For more information please contact Fair Trials International on +44 (0)20 7822 2370 or +44 (0)7950 849 851
Notes to Editors
- Fair Trials International is a human rights charity which provides assistance to people arrested in a country other than their own and campaigns for reform to fight the underlying causes of injustice in cross-border cases.
- The Joint Committee on Human Rights, chaired by Dr Hywel Francis MP, is conducting an inquiry into the human rights implications of UK extradition policy. Full details on the terms of reference for the inquiry
- Fair Trials International will be giving evidence on the 1st February at 2.20pm in Committee Room 15 (Palace of Westminster). FTI’s clients will be appearing before the Committee at 3.20pm. The meeting is open to the press and to members of the public.
- To view Fair Trials International’s written submission to the Joint Committee on Human Rights please download below.
- A copy of Fair Trials International’s response to the extradition review panel is also available to download and includes recommended legislative reforms to the European Arrest Warrant.

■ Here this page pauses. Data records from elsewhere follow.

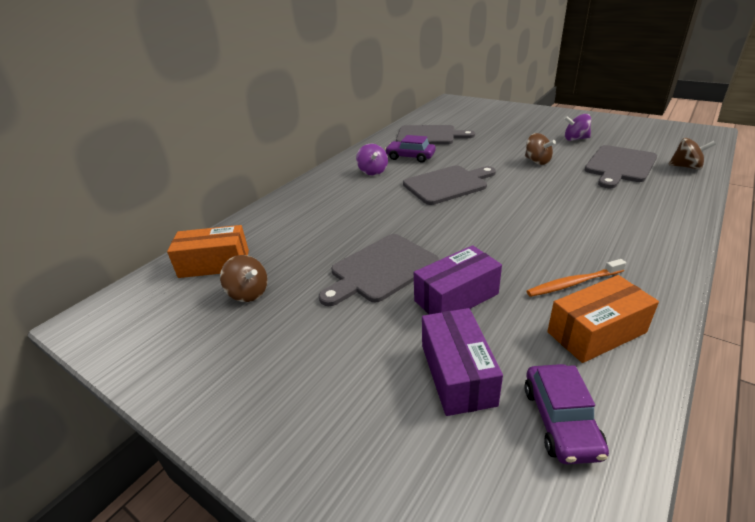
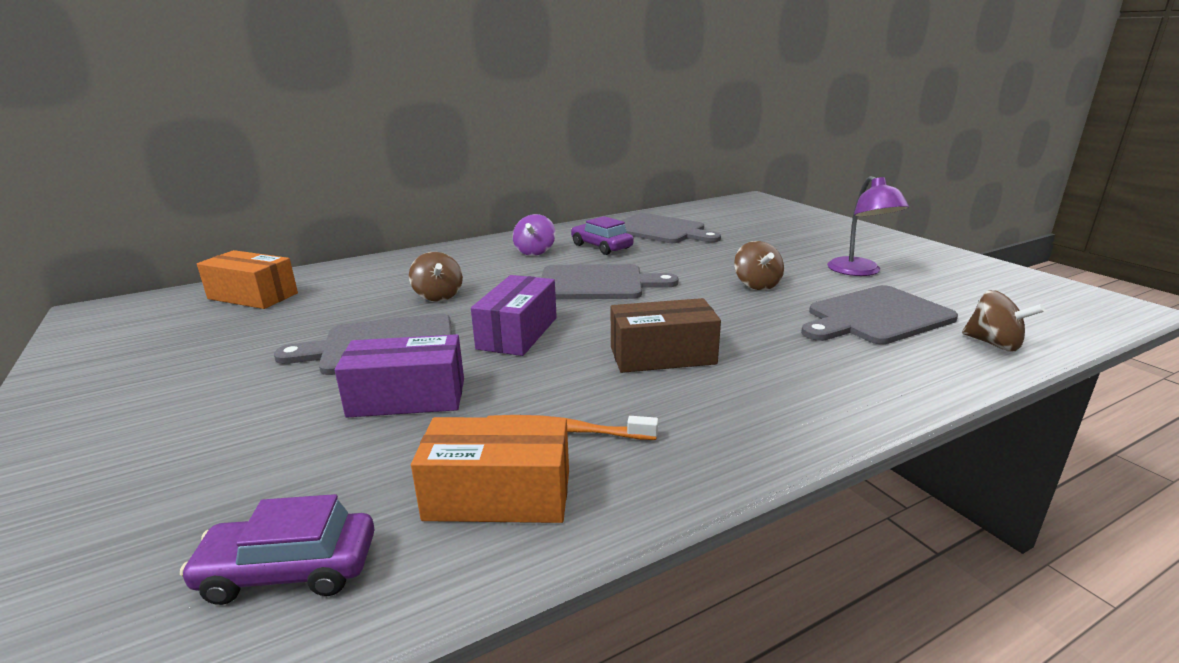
camera: 25 degrees right, 10 degrees down
(248, 293) = (235, 329): brown spinning top -> brown spinning top (438, 296)
(457, 374) = (276, 472): purple box -> purple box (517, 333)
(554, 221) = (662, 355): none -> brown box
(561, 421) = (289, 570): purple car -> purple car turned 60 degrees clockwise
(575, 139) = (859, 271): purple spinning top -> purple lamp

- The following clients are providing evidence at the committee session:Deborah Dark
British grandmother wanted to serve a prison sentence in France for a twenty year old conviction she knew nothing about. Despite the fact that courts in both the UK and Spain ruled that it would be unjust to extradite her to France, Deborah remained subject to the EAW and was unable to leave the UK for 3 years.
Edmond faced extradition to Italy to serve a sentence for a crime he could not have committed as he was in at work in the UK, when the crime took place. Yet his extradition was ordered and only last minute campaigning and high level intervention prevented him spending months or years on remand in Italy away from his wife and three young children.
Father of twenty-one year old student, Andrew Symeou, extradited on the basis of evidence obtained by police brutality. Andrew was extradited to Greece despite compelling evidence he is innocent. He spent a year in horrendous prison conditions after being denied bail solely because he was a non-national.
A 27 year old British national from Dorset extradited to and imprisoned in Budapest following the failure of a business venture, although no decision had yet been made to prosecute him.
- The European Arrest Warrant is a fast-track system for surrendering people from one European country to another to face trial or serve a prison sentence. It has removed many of the traditional safeguards in the extradition process. If a court in one country demands a person’s arrest and extradition, courts and police in other countries must act on it. In 2009, this fast track extradition system was used to extradite over 5000 people across the EU (700 people from the UK alone).
- Justice in Europe campaign:
Fair Trials International has long campaigned for legislation at EU level on basic defence rights, because it is the only way to require Member States to deliver on their fair trial obligations, both to nationals and non-nationals. We use the real-life experiences of the people we assist to show the need for these measures.